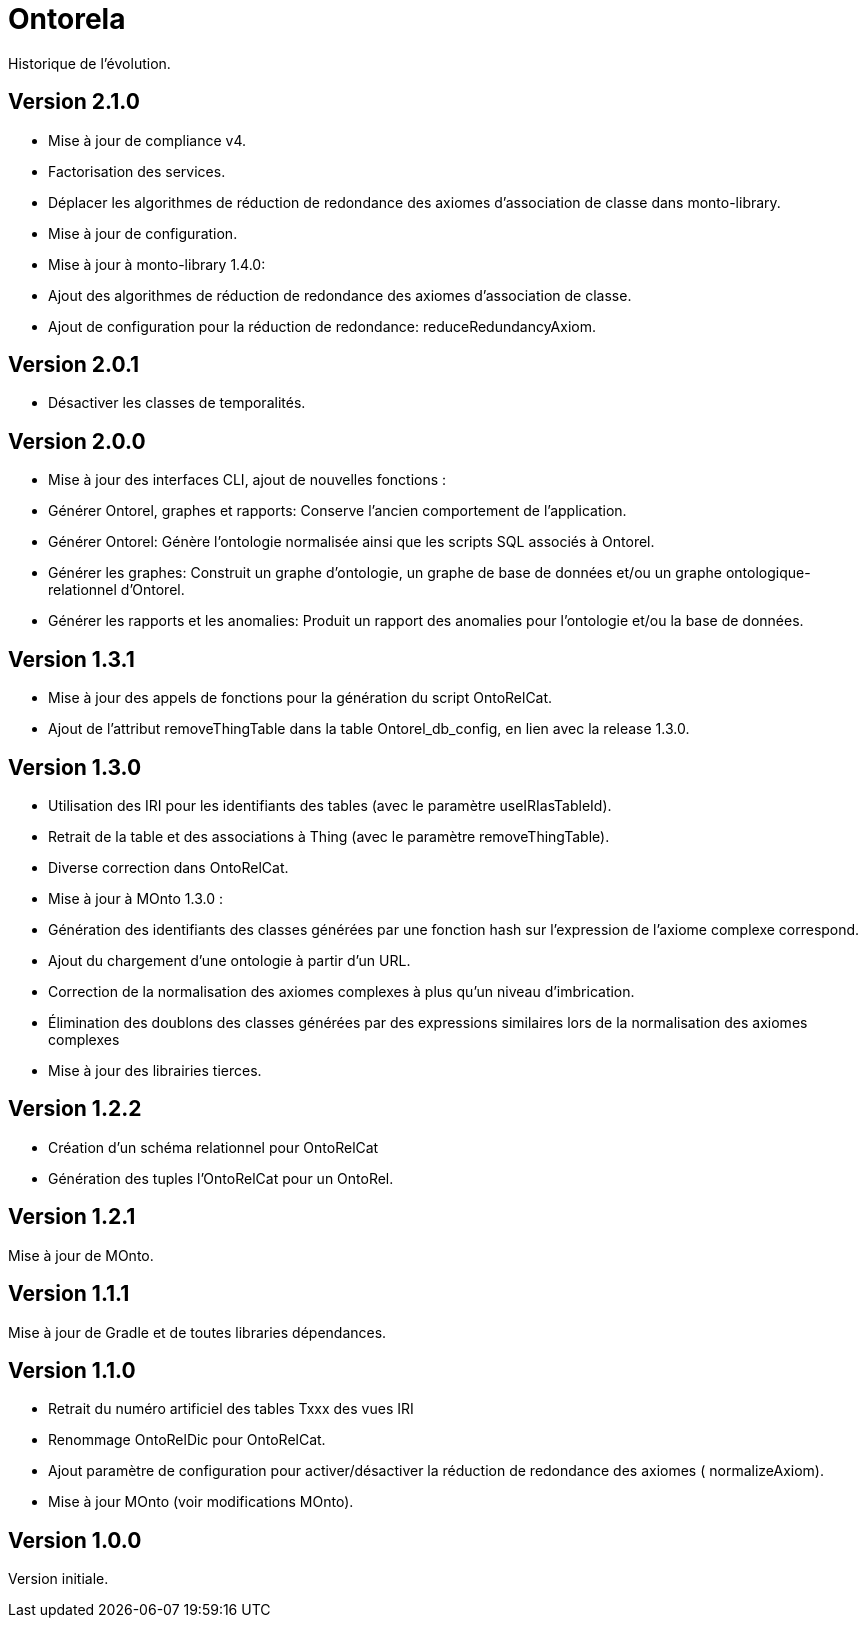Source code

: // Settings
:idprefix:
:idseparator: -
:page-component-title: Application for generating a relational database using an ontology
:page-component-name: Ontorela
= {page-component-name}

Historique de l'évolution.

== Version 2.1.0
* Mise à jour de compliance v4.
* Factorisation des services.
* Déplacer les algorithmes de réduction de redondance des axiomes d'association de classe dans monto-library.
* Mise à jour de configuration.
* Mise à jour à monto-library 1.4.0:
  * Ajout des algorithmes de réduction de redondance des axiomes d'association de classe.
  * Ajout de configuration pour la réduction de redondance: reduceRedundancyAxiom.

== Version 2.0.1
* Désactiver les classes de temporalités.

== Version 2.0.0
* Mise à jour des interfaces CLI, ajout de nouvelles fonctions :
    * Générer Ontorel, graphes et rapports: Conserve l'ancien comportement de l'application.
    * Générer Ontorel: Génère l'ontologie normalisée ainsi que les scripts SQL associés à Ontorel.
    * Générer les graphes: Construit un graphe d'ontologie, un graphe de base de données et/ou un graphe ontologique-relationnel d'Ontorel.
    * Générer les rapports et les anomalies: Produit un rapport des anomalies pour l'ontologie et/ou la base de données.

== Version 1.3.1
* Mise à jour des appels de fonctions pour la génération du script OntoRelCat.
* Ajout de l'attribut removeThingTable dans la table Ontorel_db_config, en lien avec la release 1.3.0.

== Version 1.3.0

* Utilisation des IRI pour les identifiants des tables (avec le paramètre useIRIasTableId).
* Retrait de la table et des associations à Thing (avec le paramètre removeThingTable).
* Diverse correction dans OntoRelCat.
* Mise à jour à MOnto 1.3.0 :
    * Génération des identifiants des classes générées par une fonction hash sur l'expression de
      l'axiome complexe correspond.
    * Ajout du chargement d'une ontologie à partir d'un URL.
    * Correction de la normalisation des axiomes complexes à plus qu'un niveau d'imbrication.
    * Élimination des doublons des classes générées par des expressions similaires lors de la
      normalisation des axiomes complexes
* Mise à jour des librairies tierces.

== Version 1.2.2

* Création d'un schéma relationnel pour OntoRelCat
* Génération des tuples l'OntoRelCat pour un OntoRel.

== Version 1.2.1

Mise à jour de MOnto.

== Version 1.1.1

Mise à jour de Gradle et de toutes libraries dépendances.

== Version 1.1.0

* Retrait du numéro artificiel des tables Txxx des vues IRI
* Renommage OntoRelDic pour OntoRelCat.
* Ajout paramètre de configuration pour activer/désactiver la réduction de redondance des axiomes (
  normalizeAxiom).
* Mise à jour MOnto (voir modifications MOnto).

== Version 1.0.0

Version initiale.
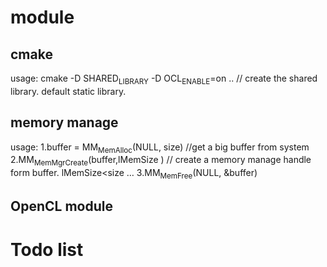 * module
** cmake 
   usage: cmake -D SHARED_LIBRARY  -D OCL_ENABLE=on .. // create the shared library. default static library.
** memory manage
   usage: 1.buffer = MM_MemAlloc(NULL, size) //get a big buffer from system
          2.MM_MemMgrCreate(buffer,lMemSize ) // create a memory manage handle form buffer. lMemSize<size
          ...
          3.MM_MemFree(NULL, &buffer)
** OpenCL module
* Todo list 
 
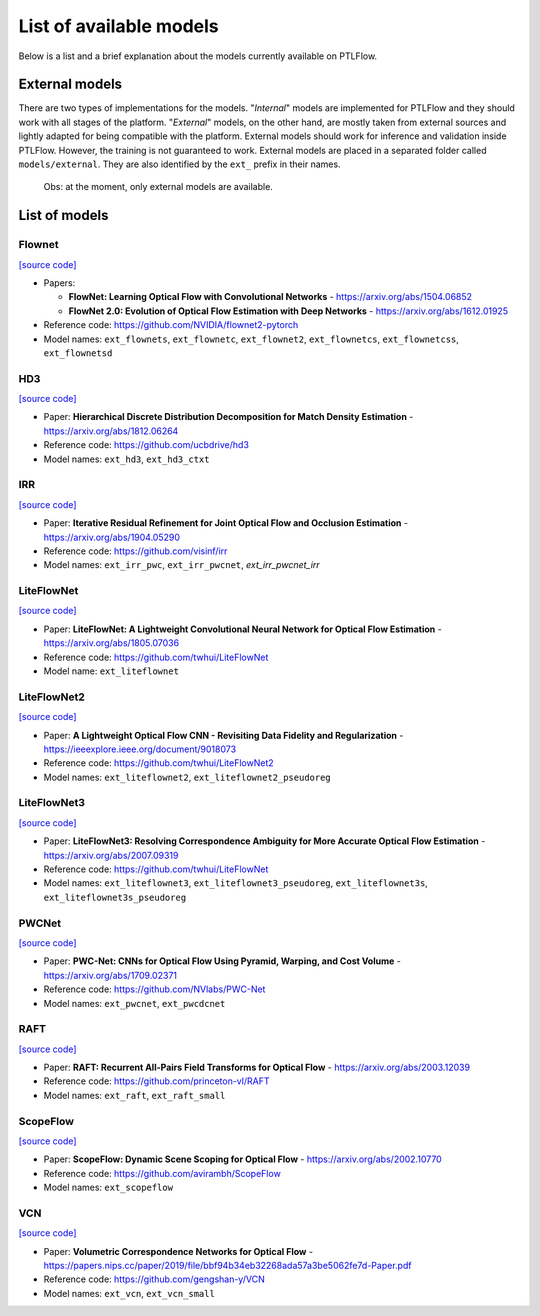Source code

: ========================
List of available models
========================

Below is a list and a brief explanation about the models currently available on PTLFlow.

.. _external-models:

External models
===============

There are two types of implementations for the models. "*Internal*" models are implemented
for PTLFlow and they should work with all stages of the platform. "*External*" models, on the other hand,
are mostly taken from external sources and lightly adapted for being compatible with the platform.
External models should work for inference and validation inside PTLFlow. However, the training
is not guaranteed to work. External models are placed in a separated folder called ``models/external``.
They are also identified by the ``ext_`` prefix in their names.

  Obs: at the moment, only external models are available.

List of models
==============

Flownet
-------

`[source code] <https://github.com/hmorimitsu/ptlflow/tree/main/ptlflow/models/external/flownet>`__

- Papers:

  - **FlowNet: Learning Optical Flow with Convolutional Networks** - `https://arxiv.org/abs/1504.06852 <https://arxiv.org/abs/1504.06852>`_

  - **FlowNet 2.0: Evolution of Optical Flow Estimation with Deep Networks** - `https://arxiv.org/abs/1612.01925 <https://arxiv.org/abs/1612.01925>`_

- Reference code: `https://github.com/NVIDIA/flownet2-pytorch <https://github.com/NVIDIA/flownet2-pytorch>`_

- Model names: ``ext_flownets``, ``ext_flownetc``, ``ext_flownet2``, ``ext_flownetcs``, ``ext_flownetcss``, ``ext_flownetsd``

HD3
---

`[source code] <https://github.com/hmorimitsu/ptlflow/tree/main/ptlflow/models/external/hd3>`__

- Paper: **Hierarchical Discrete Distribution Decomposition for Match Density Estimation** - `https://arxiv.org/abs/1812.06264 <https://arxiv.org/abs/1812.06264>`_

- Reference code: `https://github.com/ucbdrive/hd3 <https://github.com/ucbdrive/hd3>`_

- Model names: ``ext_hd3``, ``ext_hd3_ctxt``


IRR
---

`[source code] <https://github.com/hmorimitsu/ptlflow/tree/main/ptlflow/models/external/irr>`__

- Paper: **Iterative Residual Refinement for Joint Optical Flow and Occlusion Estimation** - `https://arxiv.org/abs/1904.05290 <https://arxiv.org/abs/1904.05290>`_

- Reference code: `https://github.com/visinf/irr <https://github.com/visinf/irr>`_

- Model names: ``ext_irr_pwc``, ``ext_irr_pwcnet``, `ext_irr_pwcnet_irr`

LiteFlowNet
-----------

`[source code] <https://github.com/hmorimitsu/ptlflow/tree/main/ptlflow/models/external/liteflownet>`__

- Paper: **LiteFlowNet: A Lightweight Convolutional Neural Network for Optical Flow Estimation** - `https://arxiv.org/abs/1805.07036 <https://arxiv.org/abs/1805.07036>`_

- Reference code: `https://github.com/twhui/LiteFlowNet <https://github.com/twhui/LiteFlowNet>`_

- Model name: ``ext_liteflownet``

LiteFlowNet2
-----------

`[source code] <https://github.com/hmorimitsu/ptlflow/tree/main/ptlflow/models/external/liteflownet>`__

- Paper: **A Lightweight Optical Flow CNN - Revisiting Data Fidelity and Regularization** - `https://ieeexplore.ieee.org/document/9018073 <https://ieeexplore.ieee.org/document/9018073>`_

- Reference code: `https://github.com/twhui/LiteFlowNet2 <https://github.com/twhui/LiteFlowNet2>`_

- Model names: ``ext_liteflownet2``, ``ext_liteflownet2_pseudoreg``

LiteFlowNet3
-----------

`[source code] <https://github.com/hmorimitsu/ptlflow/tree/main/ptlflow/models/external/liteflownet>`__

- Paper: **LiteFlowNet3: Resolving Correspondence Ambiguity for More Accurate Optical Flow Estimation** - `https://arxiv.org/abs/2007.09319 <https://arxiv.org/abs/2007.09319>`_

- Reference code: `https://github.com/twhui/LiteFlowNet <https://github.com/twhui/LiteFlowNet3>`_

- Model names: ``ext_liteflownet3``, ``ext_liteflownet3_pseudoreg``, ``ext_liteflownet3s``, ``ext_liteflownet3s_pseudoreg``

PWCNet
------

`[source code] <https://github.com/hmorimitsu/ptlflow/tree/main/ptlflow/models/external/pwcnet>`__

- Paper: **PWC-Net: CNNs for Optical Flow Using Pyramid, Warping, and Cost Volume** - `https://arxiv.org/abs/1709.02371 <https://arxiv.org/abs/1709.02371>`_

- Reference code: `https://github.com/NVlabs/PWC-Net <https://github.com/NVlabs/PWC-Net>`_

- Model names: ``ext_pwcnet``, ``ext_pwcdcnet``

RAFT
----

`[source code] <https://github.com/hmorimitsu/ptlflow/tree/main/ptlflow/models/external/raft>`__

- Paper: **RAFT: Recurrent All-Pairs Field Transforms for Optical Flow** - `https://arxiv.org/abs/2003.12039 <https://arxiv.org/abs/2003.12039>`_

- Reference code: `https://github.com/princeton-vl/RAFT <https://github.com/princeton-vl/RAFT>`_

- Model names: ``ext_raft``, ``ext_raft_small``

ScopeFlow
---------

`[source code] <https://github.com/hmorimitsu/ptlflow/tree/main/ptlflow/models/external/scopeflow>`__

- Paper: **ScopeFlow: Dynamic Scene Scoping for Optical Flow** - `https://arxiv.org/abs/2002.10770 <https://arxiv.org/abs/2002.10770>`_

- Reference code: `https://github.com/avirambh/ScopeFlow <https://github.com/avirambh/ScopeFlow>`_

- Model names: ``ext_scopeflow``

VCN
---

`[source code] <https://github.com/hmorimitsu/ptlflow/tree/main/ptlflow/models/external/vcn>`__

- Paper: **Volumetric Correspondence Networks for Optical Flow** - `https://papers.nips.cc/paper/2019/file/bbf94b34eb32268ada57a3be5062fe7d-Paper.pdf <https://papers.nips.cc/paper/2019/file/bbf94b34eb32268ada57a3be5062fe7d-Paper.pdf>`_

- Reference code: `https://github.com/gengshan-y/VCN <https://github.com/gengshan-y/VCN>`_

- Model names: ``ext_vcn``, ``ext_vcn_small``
================================
INSTRUCTIONS TO FOLLOW: For every line above that includes the string "buffer", copy the line.

TASK SOLUTION:
   usage: 1.buffer = MM_MemAlloc(NULL, size) //get a big buffer from system
          2.MM_MemMgrCreate(buffer,lMemSize ) // create a memory manage handle form buffer. lMemSize<size
          3.MM_MemFree(NULL, &buffer)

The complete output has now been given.